* RECORDED DATA:
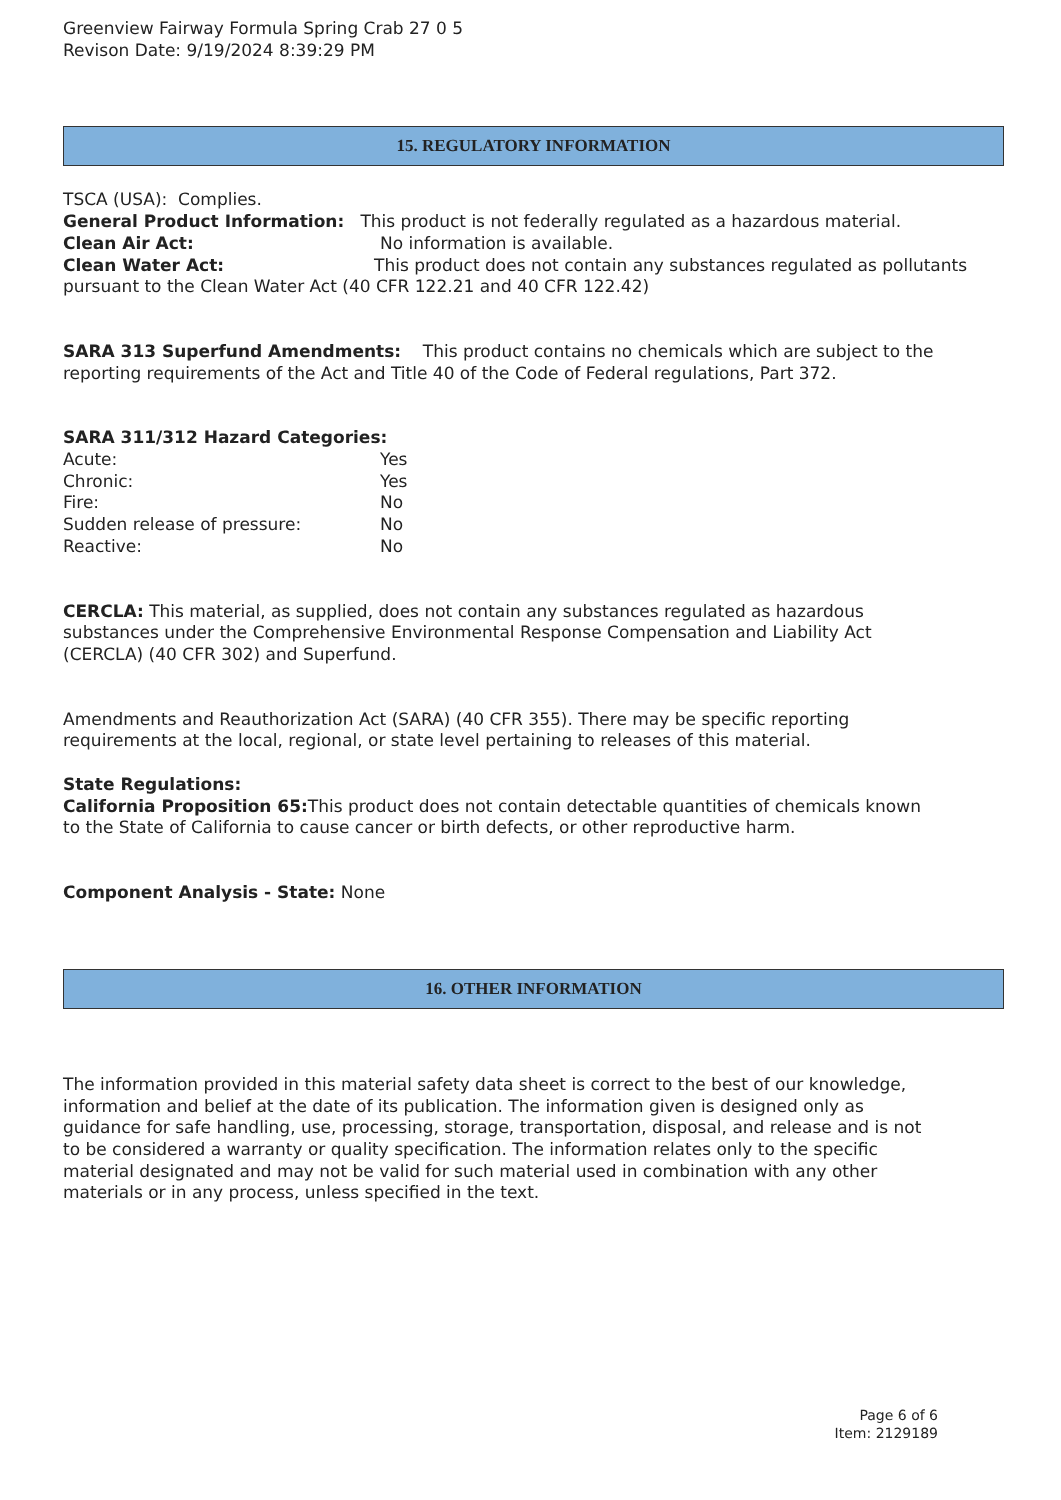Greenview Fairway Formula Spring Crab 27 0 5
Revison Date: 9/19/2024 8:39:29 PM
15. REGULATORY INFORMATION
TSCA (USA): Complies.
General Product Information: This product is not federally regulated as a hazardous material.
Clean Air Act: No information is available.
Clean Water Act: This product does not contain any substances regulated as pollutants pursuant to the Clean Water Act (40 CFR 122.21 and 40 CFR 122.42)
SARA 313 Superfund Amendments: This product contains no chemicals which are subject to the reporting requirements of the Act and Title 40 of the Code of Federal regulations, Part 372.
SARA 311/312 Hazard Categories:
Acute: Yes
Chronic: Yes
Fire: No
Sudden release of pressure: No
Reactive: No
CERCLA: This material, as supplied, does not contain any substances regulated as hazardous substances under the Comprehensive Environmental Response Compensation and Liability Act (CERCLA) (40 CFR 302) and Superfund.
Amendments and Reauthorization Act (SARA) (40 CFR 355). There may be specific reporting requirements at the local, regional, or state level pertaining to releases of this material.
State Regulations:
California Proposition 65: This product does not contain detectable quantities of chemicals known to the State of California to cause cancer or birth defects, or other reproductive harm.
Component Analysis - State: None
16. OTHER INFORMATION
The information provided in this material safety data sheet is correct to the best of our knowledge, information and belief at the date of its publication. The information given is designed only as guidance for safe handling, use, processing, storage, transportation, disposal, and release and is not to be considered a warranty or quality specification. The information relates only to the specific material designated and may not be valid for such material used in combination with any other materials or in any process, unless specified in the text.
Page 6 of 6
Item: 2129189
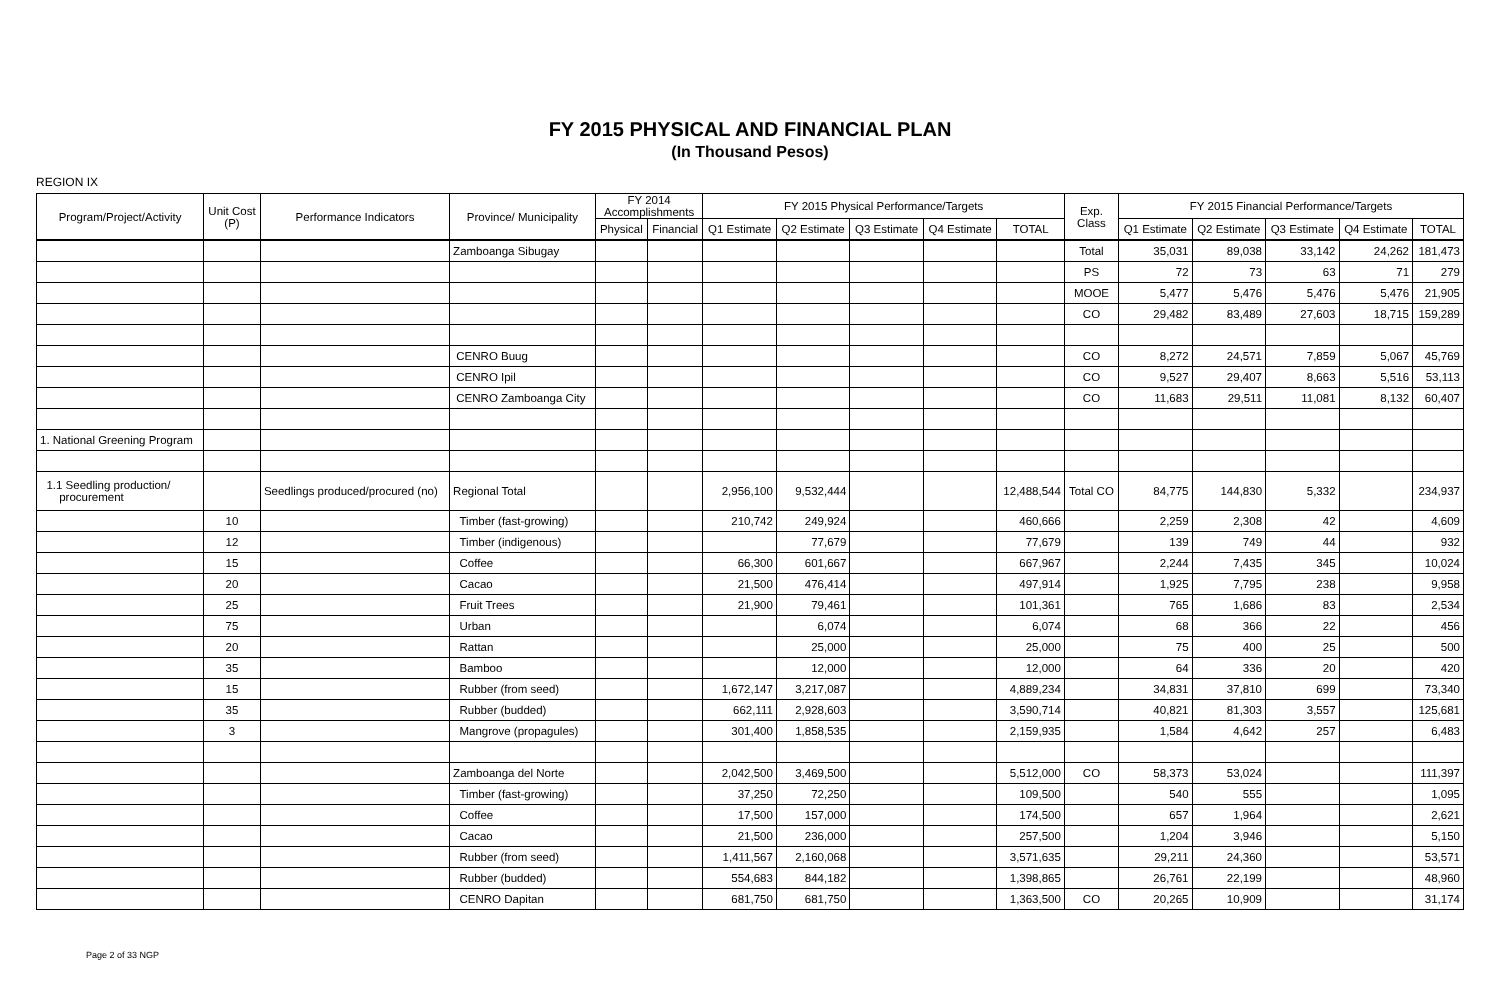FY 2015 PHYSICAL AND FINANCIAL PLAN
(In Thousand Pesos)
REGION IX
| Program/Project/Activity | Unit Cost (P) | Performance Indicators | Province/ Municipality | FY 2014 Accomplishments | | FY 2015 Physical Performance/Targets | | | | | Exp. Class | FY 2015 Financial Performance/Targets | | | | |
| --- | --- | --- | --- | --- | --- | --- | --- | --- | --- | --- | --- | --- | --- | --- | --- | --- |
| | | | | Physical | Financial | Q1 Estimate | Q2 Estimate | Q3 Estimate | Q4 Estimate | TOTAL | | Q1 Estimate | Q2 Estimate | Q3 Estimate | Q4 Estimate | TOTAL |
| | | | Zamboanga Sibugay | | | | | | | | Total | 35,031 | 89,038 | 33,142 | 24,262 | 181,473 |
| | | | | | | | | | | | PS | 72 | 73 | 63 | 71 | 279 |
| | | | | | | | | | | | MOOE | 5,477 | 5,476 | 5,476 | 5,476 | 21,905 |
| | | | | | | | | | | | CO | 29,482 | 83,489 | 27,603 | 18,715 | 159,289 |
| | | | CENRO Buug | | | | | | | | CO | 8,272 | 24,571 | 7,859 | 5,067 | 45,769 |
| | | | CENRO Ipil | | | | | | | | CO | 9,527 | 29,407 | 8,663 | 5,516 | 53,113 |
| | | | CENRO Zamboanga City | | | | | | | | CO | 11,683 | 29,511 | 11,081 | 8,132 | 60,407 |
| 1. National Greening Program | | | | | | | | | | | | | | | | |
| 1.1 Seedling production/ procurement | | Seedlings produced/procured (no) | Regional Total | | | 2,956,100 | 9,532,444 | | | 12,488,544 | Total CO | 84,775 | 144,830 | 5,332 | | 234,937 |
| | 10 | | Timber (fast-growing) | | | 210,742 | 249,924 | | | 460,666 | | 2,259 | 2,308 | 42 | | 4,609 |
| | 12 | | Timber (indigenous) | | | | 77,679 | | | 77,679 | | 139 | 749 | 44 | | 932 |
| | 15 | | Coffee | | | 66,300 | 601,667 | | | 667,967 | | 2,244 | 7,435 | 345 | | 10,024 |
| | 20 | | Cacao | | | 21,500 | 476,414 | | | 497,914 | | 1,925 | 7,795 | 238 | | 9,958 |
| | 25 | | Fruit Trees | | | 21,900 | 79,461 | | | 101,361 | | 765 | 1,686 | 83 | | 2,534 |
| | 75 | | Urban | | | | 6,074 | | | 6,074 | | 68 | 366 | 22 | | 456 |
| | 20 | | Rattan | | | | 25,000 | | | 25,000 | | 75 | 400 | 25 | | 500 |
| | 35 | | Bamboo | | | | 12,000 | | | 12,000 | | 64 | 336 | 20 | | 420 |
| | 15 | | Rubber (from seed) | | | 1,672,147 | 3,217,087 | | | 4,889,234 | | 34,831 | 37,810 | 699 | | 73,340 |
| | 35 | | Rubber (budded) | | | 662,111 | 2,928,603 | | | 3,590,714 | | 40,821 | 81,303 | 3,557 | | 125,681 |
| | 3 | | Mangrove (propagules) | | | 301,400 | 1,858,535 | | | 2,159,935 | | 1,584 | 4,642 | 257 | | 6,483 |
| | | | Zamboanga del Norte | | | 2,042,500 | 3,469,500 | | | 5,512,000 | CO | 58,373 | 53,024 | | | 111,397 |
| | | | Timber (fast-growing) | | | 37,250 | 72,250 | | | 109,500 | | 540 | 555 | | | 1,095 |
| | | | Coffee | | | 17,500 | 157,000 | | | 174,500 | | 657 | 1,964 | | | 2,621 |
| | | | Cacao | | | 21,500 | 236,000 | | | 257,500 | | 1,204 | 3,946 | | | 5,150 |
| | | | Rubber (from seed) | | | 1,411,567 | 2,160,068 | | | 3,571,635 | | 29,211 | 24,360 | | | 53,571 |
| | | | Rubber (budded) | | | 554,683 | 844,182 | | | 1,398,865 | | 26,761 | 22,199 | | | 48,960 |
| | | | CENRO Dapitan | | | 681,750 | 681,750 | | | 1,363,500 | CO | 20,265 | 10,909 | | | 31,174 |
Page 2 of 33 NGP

* YOUR INSTRUCTIONS: The lines holding the word "budded" are the answer. Pull them out of the records and copy them.

* SOLUTION TO THIS TASK:
| | 35 | | Rubber (budded) | | | 662,111 | 2,928,603 | | | 3,590,714 | | 40,821 | 81,303 | 3,557 | | 125,681 |
| | | | Rubber (budded) | | | 554,683 | 844,182 | | | 1,398,865 | | 26,761 | 22,199 | | | 48,960 |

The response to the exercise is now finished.